Dufour miró desconcertado hacia Jerónimo. Recordó haber visto una cabina telefónica durante el camino hacia el monasterio justo antes de la última bifurcación. ¿Qué sería lo que preocupaba tanto a Jerónimo para que no quisiera realizar la llamada desde el monasterio? ¡Si nadie sabía que estaba aquí!

– Tengo un segundo teléfono móvil… la empresa controla que no realicemos llamadas personales con el de la empresa… si…

Jerónimo meneaba primero la cabeza, pero a continuación asintió.

– Dámelo…

Dufour aceptó contrariado.

– Yo no entiendo nada de esto…

– Tampoco necesitas hacerlo; y tampoco puedes. Jacques, confía en Dios. ¡Y ahora vete! Necesito pensar. Los caminos del Señor necesitan de su planificación en la tierra… y posiblemente de tu ayuda.

Capítulo 36

Sofía Antípolis, cerca de Cannes,

noche del martes

«No se trata de un fantasma», pensó Chris.

En la salida 44, en los carteles de información situados sobre la autovía rezaba por fin el nombre de Sofía Antípolis. Procedente del oeste, se trataba de la primera indicación que se encontraba con respecto a la sede científica internacional, ubicada entre las faldas de boscosas lomas entre Cannes y Grasse, inmediatamente al lado de la pequeña y pintoresca ciudad de Valbonne.
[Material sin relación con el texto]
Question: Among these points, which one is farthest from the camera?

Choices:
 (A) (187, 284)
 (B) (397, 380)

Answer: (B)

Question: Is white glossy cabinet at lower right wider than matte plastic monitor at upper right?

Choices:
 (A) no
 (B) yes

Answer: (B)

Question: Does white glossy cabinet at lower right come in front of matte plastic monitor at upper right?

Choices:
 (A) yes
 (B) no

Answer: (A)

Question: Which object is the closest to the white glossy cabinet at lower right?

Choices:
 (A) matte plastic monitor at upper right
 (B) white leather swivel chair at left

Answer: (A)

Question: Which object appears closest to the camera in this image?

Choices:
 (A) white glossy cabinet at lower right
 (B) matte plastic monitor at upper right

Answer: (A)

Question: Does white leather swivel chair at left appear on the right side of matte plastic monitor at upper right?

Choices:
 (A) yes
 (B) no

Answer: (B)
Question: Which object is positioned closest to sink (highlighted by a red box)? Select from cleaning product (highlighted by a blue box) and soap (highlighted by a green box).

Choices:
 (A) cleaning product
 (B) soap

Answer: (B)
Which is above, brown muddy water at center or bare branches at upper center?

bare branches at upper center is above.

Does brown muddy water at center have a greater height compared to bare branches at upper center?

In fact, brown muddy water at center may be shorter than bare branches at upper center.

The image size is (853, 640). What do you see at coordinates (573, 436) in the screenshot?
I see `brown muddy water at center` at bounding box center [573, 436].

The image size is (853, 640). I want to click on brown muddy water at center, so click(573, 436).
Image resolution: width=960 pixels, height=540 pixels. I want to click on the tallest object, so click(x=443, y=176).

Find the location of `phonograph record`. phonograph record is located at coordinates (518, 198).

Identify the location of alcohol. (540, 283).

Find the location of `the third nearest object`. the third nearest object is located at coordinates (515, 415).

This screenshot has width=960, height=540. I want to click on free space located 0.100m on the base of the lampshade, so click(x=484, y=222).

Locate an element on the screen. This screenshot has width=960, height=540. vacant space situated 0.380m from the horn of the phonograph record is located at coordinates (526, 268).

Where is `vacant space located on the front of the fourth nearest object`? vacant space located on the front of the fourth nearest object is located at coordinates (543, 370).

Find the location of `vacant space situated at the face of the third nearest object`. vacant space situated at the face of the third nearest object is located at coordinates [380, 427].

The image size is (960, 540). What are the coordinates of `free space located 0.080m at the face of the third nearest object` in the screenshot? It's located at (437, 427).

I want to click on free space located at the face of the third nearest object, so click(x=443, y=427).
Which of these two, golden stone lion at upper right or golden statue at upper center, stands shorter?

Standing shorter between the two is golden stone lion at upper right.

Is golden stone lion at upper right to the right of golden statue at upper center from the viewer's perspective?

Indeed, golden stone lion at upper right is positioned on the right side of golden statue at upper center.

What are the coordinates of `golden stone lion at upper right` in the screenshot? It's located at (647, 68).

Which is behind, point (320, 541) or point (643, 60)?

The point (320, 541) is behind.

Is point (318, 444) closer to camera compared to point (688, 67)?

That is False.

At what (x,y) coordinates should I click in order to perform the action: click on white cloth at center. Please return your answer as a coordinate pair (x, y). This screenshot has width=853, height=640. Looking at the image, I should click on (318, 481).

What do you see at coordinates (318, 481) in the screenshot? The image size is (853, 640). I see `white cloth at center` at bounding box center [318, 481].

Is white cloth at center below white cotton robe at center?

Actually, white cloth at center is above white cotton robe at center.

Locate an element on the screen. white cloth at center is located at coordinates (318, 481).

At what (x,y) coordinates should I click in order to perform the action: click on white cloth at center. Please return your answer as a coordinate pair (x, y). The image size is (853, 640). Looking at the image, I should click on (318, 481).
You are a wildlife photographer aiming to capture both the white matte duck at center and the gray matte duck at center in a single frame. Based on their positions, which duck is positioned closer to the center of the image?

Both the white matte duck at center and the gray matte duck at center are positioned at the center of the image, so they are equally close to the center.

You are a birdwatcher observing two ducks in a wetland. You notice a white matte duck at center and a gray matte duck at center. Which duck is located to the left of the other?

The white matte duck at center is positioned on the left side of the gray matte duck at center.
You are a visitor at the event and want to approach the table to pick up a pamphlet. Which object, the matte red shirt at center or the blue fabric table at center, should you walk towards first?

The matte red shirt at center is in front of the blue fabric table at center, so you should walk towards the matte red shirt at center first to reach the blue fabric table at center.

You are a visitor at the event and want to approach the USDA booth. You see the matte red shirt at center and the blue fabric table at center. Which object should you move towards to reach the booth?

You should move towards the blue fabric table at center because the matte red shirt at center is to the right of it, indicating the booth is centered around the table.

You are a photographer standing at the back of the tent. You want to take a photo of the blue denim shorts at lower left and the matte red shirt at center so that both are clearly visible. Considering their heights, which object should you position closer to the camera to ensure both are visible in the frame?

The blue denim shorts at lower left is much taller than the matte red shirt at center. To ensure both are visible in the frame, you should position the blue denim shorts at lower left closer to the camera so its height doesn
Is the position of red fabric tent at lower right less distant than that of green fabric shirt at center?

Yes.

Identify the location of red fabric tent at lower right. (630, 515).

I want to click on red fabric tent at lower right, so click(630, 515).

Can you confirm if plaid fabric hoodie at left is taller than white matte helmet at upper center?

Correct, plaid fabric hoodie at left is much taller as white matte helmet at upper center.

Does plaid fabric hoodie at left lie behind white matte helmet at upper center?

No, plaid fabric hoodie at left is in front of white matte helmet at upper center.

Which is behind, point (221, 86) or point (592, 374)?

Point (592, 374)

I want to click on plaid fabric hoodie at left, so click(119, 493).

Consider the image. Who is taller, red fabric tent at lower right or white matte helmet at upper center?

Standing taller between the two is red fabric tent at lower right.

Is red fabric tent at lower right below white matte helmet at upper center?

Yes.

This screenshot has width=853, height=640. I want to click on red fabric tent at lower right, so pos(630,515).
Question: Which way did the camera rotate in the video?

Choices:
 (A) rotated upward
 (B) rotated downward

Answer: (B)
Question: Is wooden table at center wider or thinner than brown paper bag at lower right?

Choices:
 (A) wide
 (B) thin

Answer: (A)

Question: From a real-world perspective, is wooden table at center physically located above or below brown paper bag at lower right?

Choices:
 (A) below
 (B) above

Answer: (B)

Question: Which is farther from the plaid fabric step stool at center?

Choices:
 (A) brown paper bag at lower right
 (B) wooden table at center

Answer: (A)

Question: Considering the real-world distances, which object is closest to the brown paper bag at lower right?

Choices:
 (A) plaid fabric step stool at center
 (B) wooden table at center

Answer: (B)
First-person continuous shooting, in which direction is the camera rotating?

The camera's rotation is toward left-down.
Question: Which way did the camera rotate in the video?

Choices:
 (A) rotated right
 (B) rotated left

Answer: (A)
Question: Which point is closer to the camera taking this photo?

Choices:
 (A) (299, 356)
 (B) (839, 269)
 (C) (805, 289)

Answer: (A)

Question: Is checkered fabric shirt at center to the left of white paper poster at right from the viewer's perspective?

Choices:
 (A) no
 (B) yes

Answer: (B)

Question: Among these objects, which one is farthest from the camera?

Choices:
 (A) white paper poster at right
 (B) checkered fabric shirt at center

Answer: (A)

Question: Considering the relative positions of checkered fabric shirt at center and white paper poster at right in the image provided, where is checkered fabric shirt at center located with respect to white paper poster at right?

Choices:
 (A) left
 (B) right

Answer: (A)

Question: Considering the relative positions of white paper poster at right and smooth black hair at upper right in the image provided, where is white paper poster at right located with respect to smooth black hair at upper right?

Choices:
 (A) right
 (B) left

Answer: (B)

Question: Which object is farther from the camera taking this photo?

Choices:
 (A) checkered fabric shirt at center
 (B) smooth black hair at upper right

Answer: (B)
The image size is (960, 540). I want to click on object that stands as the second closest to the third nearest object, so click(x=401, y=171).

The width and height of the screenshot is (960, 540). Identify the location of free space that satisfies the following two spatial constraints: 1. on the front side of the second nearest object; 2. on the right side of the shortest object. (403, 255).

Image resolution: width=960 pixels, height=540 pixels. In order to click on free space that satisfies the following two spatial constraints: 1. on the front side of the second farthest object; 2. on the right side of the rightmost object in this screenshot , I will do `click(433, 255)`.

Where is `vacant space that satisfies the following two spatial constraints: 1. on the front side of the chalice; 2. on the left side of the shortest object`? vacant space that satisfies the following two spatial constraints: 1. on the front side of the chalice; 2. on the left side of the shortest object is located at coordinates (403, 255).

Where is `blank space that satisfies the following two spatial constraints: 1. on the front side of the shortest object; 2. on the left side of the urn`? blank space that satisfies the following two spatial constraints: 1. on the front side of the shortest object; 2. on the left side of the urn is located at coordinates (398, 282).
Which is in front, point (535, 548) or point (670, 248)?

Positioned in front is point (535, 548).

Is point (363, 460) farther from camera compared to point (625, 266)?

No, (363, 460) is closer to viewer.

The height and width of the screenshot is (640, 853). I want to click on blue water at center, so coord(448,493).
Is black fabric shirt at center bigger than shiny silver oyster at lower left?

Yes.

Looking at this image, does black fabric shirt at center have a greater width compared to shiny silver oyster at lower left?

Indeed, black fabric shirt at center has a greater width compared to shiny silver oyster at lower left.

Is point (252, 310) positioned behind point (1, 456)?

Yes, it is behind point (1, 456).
Chris condujo la moto hacia la salida en cuyo peaje se amontonaban los vehículos. Entre tanto, echó mano del dinero que había encontrado en el cobertizo durante su huida. Los acontecimientos parecieron haber pasado hacía mucho tiempo. Sin embargo, habían transcurrido tan solo unas pocas horas.

Chris recordó la mañana durante su huida a través del túnel, después de haber golpeado a Marvin… El túnel se negaba sencillamente a acabar en algún momento, carecía de iluminación y llevaba primero hacia abajo y más tarde de nuevo hacia arriba; y en algunos lugares era tan estrecho y apretado, que Chris se vio obligado a correr agachado, golpeándose una y otra vez con los hombros contra la roca. Su cuerpo padecía todavía de fuertes dolores que le recordaban todas las vejaciones a las que le habían sometido durante los últimos días. Para colmo de males, a la altura de los brazos, se le abrían varios bultos de abscesos y él mismo pudo percibir su propio hedor; añoraba el placer de un largo y relajante baño y, sin embargo, solo mordía el crujiente polvo en su boca.